→ Instructions for the task:
Show, from the entries below, every line in which "Fiduciario" appears.

:: Data ::

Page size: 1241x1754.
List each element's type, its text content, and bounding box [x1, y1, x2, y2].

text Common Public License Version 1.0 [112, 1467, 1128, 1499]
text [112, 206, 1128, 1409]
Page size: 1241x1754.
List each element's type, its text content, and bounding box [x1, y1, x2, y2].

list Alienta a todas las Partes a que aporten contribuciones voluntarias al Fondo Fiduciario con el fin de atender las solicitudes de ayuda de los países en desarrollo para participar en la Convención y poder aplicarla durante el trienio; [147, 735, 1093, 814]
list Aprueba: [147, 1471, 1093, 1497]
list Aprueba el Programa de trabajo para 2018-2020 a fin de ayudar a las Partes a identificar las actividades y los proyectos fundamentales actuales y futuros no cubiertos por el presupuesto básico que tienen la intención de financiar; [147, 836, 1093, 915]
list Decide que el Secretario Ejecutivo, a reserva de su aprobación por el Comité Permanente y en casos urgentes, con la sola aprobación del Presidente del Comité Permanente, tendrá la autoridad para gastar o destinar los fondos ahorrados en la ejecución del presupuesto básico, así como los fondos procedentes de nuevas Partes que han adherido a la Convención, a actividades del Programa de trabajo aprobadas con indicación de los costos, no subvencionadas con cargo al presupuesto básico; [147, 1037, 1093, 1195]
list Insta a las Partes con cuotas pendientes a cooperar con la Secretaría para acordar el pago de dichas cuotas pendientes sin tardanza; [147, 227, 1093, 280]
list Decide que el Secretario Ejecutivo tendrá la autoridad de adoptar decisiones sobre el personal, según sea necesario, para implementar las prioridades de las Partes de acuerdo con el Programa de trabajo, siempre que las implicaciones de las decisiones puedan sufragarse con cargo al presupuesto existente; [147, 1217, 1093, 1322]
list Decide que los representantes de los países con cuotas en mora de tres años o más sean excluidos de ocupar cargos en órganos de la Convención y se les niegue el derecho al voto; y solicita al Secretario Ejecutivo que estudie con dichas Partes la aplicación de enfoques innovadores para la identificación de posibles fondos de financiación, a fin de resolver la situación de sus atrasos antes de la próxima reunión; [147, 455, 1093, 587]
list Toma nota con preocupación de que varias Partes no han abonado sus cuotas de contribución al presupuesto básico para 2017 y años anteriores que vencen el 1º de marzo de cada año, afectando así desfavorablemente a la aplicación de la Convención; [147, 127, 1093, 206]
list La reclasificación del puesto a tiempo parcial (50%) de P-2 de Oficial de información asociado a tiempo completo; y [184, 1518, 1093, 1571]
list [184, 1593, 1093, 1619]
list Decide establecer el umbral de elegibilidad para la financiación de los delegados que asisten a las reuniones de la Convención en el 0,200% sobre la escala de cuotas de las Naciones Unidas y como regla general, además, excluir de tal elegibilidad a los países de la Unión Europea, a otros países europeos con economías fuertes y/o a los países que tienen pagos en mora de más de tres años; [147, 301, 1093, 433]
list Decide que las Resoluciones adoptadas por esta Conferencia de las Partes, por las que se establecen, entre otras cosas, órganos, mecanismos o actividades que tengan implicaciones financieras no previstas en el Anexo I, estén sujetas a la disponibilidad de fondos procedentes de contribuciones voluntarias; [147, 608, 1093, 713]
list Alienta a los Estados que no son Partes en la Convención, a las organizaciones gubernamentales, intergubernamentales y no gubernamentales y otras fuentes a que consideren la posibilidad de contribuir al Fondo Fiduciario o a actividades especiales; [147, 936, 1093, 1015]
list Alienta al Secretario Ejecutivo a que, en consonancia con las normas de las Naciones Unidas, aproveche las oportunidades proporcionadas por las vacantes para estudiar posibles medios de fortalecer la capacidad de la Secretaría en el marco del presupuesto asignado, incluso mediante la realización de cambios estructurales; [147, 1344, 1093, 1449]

:::

→ Answer to this exercise:
list Alienta a todas las Partes a que aporten contribuciones voluntarias al Fondo Fiduciario con el fin de atender las solicitudes de ayuda de los países en desarrollo para participar en la Convención y poder aplicarla durante el trienio; [147, 735, 1093, 814]
list Alienta a los Estados que no son Partes en la Convención, a las organizaciones gubernamentales, intergubernamentales y no gubernamentales y otras fuentes a que consideren la posibilidad de contribuir al Fondo Fiduciario o a actividades especiales; [147, 936, 1093, 1015]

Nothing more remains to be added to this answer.